The Story
In Uganda, community health depends on Village Health Teams (VHTs); volunteers who diagnose, treat, and refer to common illnesses like malaria and pneumonia. Yet their critical work was hampered by paper-based registers and fragmented systems. Hours spent filling forms often produced delayed or lost data, leaving supervisors blind to ground realities. The consequences were devastating: high child mortality, frequent stock-outs, and frustrated caregivers walking long distances for care that often wasn’t available. Uganda’s health system needed transformation, not mere digitization.
The Execution
The project unfolded through a full Human-Centered Design cycle. Over four months, a baseline assessment in four West Nile districts engaged 40 VHTs, 8 focus groups, 20 district officers, 16 facility staff, and 8 caregivers revealing key challenges namely: stock shortages, double reporting, limited supervision visibility, and caregiver mistrust when services were delayed.
From these insights, personas including Village Health Teams (VHTs), supervisor, district officer, and caregiver were developed, with user stories mapping pain points and desired improvements. Co-design workshops generated ideas such as automated task lists, stock reporting modules, and hierarchical dashboards, ensuring alignment with national indicators.
A prototype built on the Community Health Toolkit integrated maternal, child health, and stock management features with role-based access. Testing with VHTs and supervisors highlighted navigation issues, leading to streamlined workflows and offline capability. Iterative learning refined the tool ensuring that reminders matched local disease peaks, and supervisors gained concise exception reports for faster decision-making.
The Evidence
Adoption rates were high because VHTs felt ownership. Supervisors reported faster, cleaner data flow. The Ministry recognized that eCHIS not only improved reporting but also built frontline accountability.
The Result
Human impact: VHTs reported reduced paperwork and increased motivation. “Now my work is seen,” one VHT shared, noting that supervisors acknowledged their contributions more frequently. Caregivers trusted services more as children received timely immunizations and mothers delivered safely at facilities.
Systemic transformation: eCHIS transitioned Uganda’s community health data from paper silos to a national digital platform. Its modularity means new health priorities (such as malnutrition) can be integrated seamlessly. The project shifted Uganda’s health system from reactive reporting to proactive, data-driven care, setting a precedent for national digital health strategies.

[Recorded data]
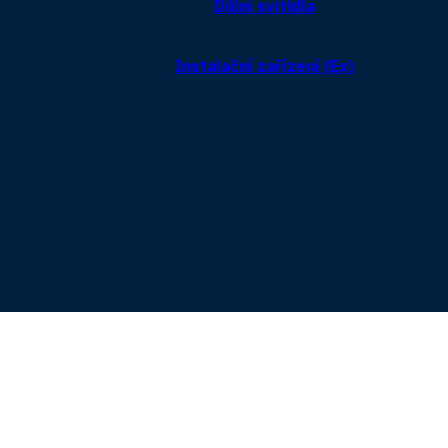
Důlní svítidla
Instalační zařízení (Ex)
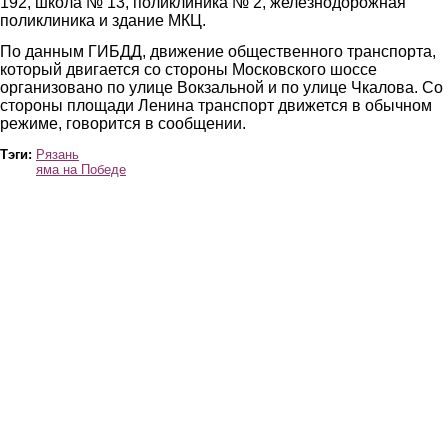
192, школа № 13, поликлиника № 2, железнодорожная
поликлиника и здание МКЦ.
По данным ГИБДД, движение общественного транспорта,
который двигается со стороны Московского шоссе
организовано по улице Вокзальной и по улице Чкалова. Со
стороны площади Ленина транспорт движется в обычном
режиме, говорится в сообщении.
Тэги:
Рязань
яма на Победе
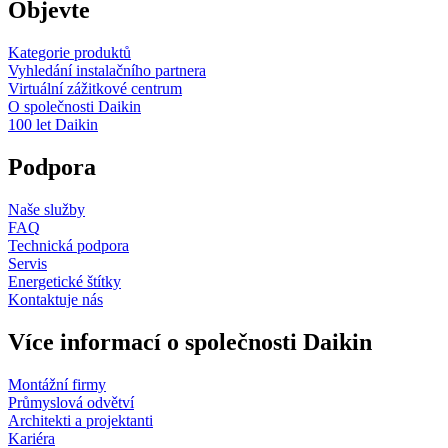
Objevte
Kategorie produktů
Vyhledání instalačního partnera
Virtuální zážitkové centrum
O společnosti Daikin
100 let Daikin
Podpora
Naše služby
FAQ
Technická podpora
Servis
Energetické štítky
Kontaktuje nás
Více informací o společnosti Daikin
Montážní firmy
Průmyslová odvětví
Architekti a projektanti
Kariéra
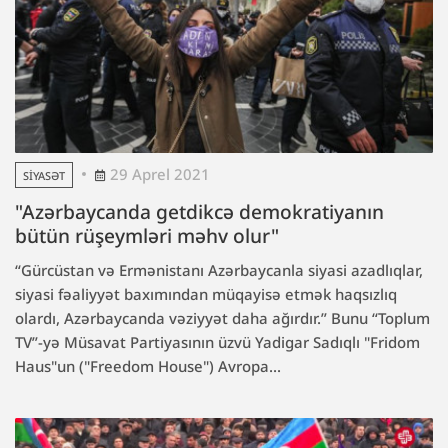
29 Aprel 2021
SIYASƏT
"Azərbaycanda getdikcə demokratiyanın
bütün rüşeymləri məhv olur"
“Gürcüstan və Ermənistanı Azərbaycanla siyasi azadlıqlar,
siyasi fəaliyyət baxımından müqayisə etmək haqsızlıq
olardı, Azərbaycanda vəziyyət daha ağırdır.” Bunu “Toplum
TV”-yə Müsavat Partiyasının üzvü Yadigar Sadıqlı "Fridom
Haus"un ("Freedom House") Avropa...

> ACTIVITY
Write out the passage on Uganda's village health teams from "A prototype built" up to and including "for faster decision-making.". You won't need the lines for any of this.

> RESULT OF THIS TASK
A prototype built on the Community Health Toolkit integrated maternal, child health, and stock management features with role-based access. Testing with VHTs and supervisors highlighted navigation issues, leading to streamlined workflows and offline capability. Iterative learning refined the tool ensuring that reminders matched local disease peaks, and supervisors gained concise exception reports for faster decision-making.